Les citoyens souhaitent maintenir les niveaux actuels de dépenses pour les fonds de cohésion ou l’agriculture. Pourtant, il faudra aussi investir davantage dans la défense, l’innovation, la migration ou la transition énergétique. Augmenter les contributions nationales est politiquement sensible, et créer de nouvelles taxes européennes reste un sujet de discorde.
Le trilemme européen
Nous faisons face à un véritable trilemme :
- Réduire les dépenses actuelles ?
- Demander plus aux États membres ?
- Créer de nouvelles ressources propres pour l’UE ?
Aucune de ces options n’est facile, mais ne rien faire n’est pas envisageable. Le monde n’attend pas que la « vieille Europe » trouve temps et argent pour ces investissements stratégiques.
La meilleure solution réside dans une meilleure efficacité. En approfondissant le marché intérieur et en abordant des enjeux fondamentaux — comme la sécurité ou la transition énergétique — à l’échelle européenne, nous pouvons alléger la facture pour chaque État.

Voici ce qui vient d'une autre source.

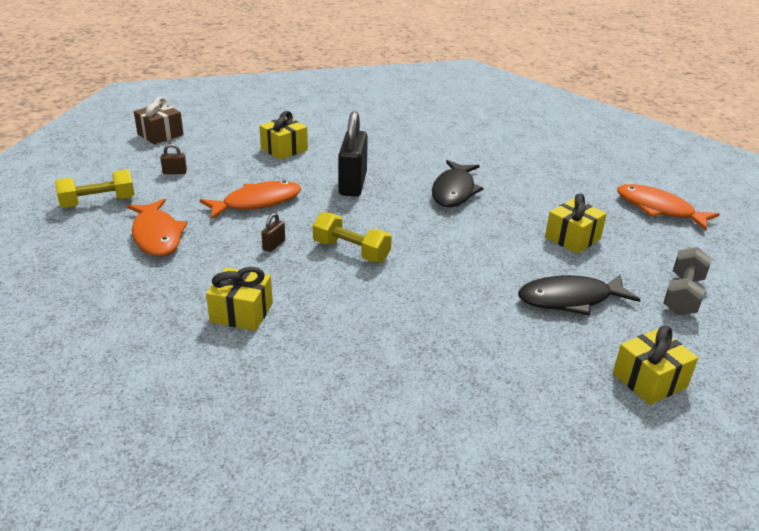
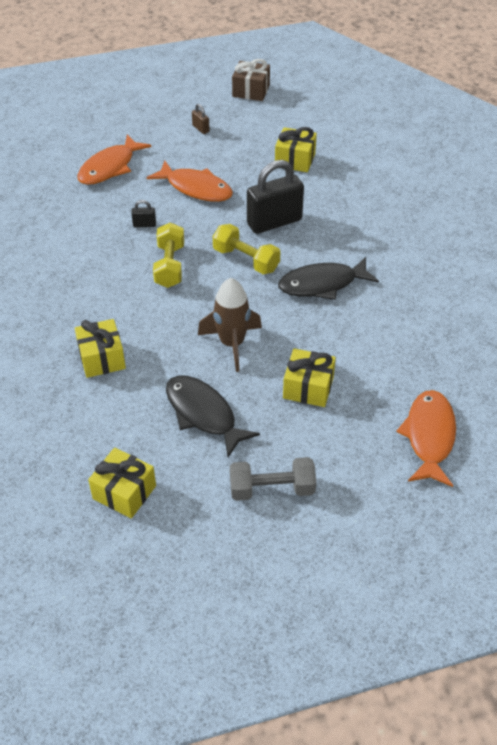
camera: 60 degrees right, 15 degrees up
yellow dumbbell [55,170,135,208] -> yellow dumbbell moved to [213,224,280,274]
yellow gift [206,267,273,331] -> yellow gift moved to [75,319,126,378]
brown padlock [261,213,285,252] -> black padlock [131,200,156,227]
none -> brown rocket [198,278,262,372]

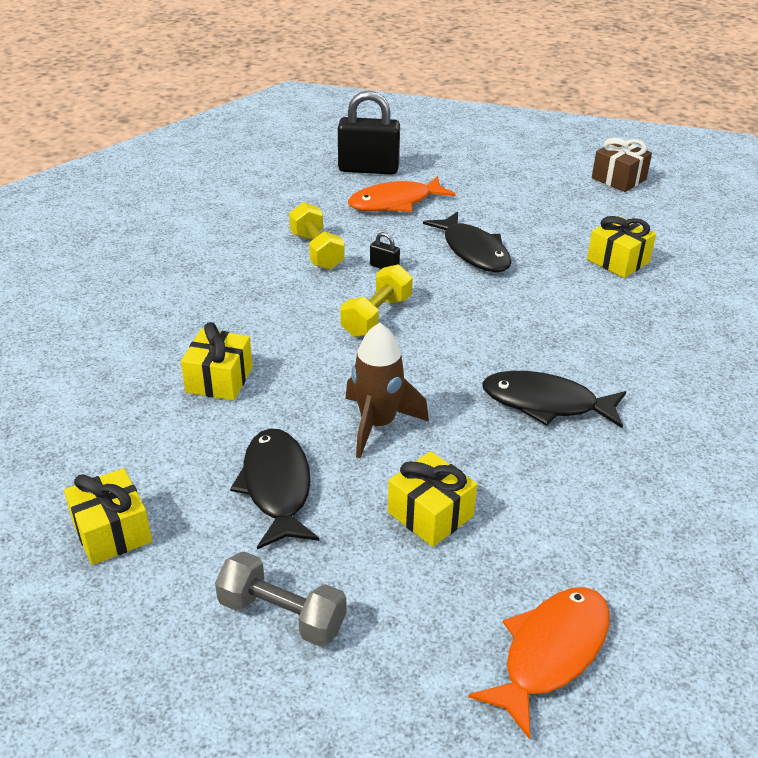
camera: 30 degrees right, 10 degrees down
orange fish [146,161,233,202] -> black fish [423,211,511,272]
brown padlock [192,104,210,134] -> none
yellow dumbbell [213,224,280,274] -> yellow dumbbell moved to [289,202,345,270]
black padlock [247,160,304,234] -> black padlock moved to [338,91,400,175]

Quelle est la vraie alternative ?
Soyons clairs : ceux qui refusent de débloquer des ressources européennes supplémentaires ne rejettent pas les investissements — ils disent simplement que chaque pays devra payer seul. C’est plus cher, moins efficace, et bien plus laborieux.
Ne mentons pas aux citoyens. En tant que société, nous investirons de toute façon dans notre sécurité, notre compétitivité, notre neutralité climatique et notre souveraineté énergétique. La seule vraie question est : allons-nous chacun de notre côté ou ferons-nous front commun ?
En tant qu’Européen convaincu, je crois à une réponse collective. Même les eurosceptiques devraient, a minima, reconnaître la logique budgétaire d’une telle approche. Des défis partagés appellent un financement partagé. C’est la seule voie viable.
Au moment de présenter le nouveau budget européen, n’oublions pas une chose :
Ceux qui tournent le dos à l’investissement européen en paieront seuls le prix. Et ce prix est plus élevé que celui de la solidarité.
Autrement dit : ce qui sert l’intérêt européen sert aussi, au final, le contribuable national.